» Required task:
Extract the listing below verbatim, starting at its first line and ending at the line that contains "title Репозиторий [82, 49, 1571, 257]", with both of those lines included.

» Records for this task:
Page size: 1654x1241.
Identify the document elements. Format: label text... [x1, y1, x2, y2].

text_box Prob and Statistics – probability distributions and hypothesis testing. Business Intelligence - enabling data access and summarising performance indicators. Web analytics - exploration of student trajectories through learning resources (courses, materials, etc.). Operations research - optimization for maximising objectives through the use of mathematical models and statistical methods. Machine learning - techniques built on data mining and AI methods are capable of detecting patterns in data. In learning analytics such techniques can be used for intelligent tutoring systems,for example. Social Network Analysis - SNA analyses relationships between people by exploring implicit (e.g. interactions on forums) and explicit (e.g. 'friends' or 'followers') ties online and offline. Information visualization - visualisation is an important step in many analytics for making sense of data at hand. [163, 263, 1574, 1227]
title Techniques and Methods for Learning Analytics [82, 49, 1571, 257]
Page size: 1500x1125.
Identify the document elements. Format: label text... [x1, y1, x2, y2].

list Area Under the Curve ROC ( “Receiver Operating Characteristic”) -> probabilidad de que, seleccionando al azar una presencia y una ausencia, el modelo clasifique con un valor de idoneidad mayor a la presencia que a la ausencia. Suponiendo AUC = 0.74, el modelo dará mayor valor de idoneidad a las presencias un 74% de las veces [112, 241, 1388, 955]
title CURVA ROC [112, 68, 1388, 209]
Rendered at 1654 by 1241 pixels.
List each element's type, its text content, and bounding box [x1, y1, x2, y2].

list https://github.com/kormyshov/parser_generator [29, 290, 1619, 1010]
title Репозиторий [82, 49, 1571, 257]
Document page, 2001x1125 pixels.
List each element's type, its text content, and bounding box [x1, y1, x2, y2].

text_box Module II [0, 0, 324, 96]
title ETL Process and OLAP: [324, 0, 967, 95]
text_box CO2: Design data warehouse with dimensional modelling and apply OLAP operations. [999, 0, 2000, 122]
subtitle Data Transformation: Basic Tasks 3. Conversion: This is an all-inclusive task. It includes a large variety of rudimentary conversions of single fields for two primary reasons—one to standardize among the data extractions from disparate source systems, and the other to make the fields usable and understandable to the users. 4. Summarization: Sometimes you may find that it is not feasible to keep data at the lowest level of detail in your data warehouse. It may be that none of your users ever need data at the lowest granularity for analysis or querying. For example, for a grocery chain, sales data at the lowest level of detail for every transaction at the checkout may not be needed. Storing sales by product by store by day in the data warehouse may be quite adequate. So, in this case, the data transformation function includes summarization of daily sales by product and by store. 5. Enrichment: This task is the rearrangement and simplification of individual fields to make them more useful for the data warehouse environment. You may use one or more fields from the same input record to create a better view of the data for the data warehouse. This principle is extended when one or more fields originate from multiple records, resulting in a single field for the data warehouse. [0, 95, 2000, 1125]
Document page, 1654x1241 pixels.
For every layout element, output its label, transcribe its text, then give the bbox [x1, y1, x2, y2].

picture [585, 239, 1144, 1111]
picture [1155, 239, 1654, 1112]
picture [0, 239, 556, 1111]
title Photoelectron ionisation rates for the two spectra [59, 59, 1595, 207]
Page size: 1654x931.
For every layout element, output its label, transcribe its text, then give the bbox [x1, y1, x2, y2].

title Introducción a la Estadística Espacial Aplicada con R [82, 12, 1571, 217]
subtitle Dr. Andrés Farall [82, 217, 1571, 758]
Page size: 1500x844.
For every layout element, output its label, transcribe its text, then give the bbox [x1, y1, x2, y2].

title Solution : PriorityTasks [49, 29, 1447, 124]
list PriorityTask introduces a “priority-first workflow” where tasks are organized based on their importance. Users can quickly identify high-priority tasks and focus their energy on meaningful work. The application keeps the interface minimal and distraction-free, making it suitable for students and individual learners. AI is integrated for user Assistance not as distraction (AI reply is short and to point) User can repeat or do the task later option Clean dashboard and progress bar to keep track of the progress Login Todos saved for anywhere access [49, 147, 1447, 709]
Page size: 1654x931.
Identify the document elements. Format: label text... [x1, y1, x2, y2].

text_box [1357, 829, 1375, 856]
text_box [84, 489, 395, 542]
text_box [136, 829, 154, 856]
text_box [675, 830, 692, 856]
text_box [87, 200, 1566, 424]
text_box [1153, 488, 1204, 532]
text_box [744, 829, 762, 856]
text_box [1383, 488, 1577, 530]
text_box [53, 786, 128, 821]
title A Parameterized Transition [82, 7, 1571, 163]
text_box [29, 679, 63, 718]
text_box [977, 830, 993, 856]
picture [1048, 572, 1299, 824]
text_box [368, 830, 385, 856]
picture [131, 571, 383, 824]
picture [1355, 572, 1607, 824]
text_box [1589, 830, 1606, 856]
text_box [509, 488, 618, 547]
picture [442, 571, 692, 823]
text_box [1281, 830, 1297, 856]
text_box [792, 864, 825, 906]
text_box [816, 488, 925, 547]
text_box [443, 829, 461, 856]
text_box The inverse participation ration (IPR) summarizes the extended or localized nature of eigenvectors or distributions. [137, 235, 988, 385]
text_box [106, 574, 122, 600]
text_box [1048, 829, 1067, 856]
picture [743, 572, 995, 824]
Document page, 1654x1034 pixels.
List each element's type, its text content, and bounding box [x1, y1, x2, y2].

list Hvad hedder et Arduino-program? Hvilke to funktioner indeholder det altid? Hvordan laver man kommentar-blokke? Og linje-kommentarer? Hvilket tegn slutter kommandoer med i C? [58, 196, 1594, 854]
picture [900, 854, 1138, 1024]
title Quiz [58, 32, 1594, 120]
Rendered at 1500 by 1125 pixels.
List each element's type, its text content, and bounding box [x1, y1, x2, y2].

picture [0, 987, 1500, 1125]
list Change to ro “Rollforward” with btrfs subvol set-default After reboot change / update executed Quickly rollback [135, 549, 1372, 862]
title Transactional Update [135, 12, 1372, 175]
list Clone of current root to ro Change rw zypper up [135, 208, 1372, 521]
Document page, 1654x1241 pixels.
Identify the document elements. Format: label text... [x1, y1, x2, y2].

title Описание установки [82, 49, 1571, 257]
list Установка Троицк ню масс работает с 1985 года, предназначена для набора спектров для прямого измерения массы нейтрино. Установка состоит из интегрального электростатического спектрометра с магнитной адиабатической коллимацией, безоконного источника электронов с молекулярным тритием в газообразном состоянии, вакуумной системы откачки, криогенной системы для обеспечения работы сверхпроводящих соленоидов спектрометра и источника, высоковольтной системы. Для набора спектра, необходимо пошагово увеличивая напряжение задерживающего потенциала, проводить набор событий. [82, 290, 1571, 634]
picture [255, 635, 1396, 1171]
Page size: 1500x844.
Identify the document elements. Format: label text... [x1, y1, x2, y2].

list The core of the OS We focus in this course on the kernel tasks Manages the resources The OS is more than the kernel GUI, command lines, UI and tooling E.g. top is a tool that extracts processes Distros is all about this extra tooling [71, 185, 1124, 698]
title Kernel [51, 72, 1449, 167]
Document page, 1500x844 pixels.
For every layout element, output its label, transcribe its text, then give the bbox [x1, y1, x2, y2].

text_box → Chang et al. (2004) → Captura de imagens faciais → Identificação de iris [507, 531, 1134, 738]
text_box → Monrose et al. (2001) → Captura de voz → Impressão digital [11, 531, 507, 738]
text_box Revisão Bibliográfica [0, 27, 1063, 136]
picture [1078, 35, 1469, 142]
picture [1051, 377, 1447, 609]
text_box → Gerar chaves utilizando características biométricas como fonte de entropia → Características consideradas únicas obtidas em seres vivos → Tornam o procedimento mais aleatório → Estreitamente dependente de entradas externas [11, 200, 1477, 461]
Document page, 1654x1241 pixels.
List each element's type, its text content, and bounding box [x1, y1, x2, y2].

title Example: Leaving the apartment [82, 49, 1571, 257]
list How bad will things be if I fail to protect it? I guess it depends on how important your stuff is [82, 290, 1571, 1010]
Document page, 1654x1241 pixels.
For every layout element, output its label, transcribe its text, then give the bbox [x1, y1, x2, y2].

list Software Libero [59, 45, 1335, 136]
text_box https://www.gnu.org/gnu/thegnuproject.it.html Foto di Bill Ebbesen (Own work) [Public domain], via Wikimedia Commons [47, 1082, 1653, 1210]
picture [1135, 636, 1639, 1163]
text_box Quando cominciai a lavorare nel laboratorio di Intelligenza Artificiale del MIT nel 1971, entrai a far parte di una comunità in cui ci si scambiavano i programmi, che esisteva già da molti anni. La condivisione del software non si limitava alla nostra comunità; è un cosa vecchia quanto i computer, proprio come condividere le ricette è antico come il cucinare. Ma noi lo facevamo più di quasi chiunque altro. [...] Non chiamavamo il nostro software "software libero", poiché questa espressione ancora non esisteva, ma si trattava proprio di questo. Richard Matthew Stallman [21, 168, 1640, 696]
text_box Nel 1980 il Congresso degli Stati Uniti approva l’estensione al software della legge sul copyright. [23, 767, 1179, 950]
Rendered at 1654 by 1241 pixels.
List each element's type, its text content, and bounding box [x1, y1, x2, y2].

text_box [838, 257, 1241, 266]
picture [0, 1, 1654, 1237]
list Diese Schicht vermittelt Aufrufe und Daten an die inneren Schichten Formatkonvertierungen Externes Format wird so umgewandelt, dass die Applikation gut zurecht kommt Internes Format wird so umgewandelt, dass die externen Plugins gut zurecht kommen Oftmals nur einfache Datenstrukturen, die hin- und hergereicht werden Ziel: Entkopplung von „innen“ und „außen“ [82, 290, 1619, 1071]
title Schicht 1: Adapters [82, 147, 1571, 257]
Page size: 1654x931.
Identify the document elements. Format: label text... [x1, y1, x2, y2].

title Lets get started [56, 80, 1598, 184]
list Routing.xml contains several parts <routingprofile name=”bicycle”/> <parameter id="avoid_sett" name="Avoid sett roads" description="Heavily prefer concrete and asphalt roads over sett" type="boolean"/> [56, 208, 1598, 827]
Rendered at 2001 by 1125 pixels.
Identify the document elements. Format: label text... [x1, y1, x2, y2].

» Response to this exercise:
Page size: 1654x1241.
Identify the document elements. Format: label text... [x1, y1, x2, y2].

text_box Prob and Statistics – probability distributions and hypothesis testing. Business Intelligence - enabling data access and summarising performance indicators. Web analytics - exploration of student trajectories through learning resources (courses, materials, etc.). Operations research - optimization for maximising objectives through the use of mathematical models and statistical methods. Machine learning - techniques built on data mining and AI methods are capable of detecting patterns in data. In learning analytics such techniques can be used for intelligent tutoring systems,for example. Social Network Analysis - SNA analyses relationships between people by exploring implicit (e.g. interactions on forums) and explicit (e.g. 'friends' or 'followers') ties online and offline. Information visualization - visualisation is an important step in many analytics for making sense of data at hand. [163, 263, 1574, 1227]
title Techniques and Methods for Learning Analytics [82, 49, 1571, 257]
Page size: 1500x1125.
Identify the document elements. Format: label text... [x1, y1, x2, y2].

list Area Under the Curve ROC ( “Receiver Operating Characteristic”) -> probabilidad de que, seleccionando al azar una presencia y una ausencia, el modelo clasifique con un valor de idoneidad mayor a la presencia que a la ausencia. Suponiendo AUC = 0.74, el modelo dará mayor valor de idoneidad a las presencias un 74% de las veces [112, 241, 1388, 955]
title CURVA ROC [112, 68, 1388, 209]
Rendered at 1654 by 1241 pixels.
List each element's type, its text content, and bounding box [x1, y1, x2, y2].

list https://github.com/kormyshov/parser_generator [29, 290, 1619, 1010]
title Репозиторий [82, 49, 1571, 257]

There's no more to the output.